IFAW to world leaders: Partner with INTERPOL, NGOs to stop wildlife crime
Hundreds of ministerial level representatives from around the world gather today at the INTERPOL - UNEP International Environmental Compliance and Enforcement Conference (ECEC) to explore common strategies for combatting the growing menace of environmental crime.
At a session dedicated to “Solutions and Impact,” Azzedine Downes, President and CEO of the International Fund for Animal Welfare (www.ifaw.org) called on the national leaders to commit at the highest level to developing National Environmental Security Task Forces (NESTs), as outlined by INTERPOL. Downes also called on leaders to partner with non-governmental organizations like IFAW whose donors are willing to help fund law enforcement operations that can demonstrate a real impact on disrupting wildlife crime.
“All proposals to solve this crisis must be reasonable within the framework of national government priorities. If funding for illegal wildlife trade is seen as a threat to funding for human welfare, we will not succeed. Effective solutions are those that national governments can adopt immediately,” said Downes.
“People from around the world are outraged that organized criminal networks are robbing the world of our elephants, rhinos, tigers and other wildlife, purely for the profit of a very few outlaws. If range state countries are willing to commit to enforcement that works across national boundaries, our supporters in non-range states are willing to step-up and help fund those efforts.”

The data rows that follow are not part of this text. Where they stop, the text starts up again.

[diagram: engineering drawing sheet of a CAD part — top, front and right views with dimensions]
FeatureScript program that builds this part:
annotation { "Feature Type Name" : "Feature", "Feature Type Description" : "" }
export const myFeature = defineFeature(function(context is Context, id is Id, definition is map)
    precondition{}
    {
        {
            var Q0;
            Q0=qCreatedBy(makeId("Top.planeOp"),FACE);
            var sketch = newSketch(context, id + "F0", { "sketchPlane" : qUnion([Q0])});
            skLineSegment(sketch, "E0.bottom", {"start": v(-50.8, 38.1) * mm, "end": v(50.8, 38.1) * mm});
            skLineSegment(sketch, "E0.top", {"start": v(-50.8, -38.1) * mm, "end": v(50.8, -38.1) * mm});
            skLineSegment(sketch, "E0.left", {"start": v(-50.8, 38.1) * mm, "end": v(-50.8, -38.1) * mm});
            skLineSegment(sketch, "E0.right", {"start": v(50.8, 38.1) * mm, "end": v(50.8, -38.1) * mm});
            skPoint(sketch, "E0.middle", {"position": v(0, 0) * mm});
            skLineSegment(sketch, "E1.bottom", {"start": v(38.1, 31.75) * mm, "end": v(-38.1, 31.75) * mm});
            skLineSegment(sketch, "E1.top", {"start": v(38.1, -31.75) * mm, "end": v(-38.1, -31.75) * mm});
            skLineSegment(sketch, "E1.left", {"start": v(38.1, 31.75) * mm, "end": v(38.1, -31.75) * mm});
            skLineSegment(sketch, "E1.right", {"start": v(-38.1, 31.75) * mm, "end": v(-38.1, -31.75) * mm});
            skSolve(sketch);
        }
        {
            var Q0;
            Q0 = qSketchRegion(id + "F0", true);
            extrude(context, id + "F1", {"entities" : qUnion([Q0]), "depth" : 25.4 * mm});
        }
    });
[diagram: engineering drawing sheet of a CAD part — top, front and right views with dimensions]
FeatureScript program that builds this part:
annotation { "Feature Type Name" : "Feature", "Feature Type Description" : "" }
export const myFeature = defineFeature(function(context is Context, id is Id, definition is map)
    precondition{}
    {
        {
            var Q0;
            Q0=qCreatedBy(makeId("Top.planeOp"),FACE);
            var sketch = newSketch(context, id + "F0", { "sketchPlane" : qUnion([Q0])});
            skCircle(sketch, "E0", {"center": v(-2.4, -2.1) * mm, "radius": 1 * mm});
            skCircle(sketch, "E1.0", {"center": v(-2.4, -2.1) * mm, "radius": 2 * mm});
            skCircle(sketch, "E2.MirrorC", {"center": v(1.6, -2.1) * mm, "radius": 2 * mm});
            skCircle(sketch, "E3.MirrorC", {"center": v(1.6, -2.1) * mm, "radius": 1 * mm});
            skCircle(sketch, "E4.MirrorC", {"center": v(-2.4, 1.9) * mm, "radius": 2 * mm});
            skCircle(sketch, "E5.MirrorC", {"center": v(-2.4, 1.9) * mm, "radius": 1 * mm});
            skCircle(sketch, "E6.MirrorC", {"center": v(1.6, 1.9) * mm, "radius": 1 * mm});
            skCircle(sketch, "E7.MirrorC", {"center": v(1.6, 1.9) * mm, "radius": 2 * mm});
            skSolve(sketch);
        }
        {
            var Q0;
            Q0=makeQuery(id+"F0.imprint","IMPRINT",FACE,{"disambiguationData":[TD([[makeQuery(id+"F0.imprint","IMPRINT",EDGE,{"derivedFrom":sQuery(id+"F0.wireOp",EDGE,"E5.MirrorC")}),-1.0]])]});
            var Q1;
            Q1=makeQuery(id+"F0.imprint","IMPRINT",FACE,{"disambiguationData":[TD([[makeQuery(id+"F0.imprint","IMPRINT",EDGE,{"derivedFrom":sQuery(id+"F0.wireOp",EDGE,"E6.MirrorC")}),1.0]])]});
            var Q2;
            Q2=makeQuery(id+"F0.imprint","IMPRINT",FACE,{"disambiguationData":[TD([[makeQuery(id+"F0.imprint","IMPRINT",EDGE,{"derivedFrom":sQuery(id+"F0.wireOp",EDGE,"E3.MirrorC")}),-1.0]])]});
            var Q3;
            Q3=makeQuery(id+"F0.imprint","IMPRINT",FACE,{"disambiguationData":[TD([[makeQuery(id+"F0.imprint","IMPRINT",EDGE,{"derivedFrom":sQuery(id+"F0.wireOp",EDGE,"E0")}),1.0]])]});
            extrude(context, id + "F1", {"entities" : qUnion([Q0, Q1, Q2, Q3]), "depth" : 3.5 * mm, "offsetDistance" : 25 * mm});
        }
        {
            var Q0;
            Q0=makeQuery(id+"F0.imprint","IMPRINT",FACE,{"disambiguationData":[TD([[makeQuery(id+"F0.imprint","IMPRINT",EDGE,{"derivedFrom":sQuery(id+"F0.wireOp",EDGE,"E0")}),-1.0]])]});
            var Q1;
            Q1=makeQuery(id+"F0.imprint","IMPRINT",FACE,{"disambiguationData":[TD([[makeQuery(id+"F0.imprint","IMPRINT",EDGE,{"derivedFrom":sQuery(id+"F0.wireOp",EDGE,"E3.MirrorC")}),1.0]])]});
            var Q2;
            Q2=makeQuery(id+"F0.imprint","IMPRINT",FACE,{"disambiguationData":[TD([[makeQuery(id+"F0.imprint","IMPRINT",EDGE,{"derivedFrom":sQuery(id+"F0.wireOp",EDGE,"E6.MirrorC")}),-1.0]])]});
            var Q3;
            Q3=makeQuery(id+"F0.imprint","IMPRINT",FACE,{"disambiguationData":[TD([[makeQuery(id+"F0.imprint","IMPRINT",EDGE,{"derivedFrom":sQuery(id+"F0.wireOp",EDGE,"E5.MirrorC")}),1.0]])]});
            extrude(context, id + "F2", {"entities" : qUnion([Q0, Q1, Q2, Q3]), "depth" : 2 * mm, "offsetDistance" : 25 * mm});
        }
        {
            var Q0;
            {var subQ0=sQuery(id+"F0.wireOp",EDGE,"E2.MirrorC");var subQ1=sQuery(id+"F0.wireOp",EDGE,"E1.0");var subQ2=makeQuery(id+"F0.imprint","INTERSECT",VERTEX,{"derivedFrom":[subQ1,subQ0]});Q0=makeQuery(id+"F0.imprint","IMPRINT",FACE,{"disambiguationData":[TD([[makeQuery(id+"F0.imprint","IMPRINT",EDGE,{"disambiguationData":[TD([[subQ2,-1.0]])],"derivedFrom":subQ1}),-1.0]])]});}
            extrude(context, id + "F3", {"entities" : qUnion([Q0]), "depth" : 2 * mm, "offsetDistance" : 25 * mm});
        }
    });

INTERPOL’s Environmental Crime Programme is just three years old, having grown out of initial investments a decade ago by IFAW and other NGOs whose supporters demanded that stronger efforts be made to stem the swelling tide of wildlife crime.
Today, IFAW supports INTERPOL through its Project WISDOM—a program focused on stopping poaching and illegal trade of elephants and rhinos in Africa. Earlier in 2013, IFAW and INTERPOL partnered on OPERATION WENDI, a five-long operation West and Central African countries including the Central African Republic, the Republic of Congo, Ivory Coast, Liberia, and Guinea Conakry. Also this year, in Europe, IFAW and INTERPOL collaborated with national enforcers in nine countries on an investigation of illegal wildlife trade online. Project Web resulted in six national and three multi-national criminal investigations being launched.
Downes expressed enthusiasm that as a result of this year’s INTERPOL-UNEP ECEC conference, more countries would establish NESTs and begin partnering with INTERPOL and NGOs. This would give national authorities access to the necessary expertise and international enforcement networks as well as the training, equipment and funding needed to carry out successful operations against syndicates trafficking in wildlife.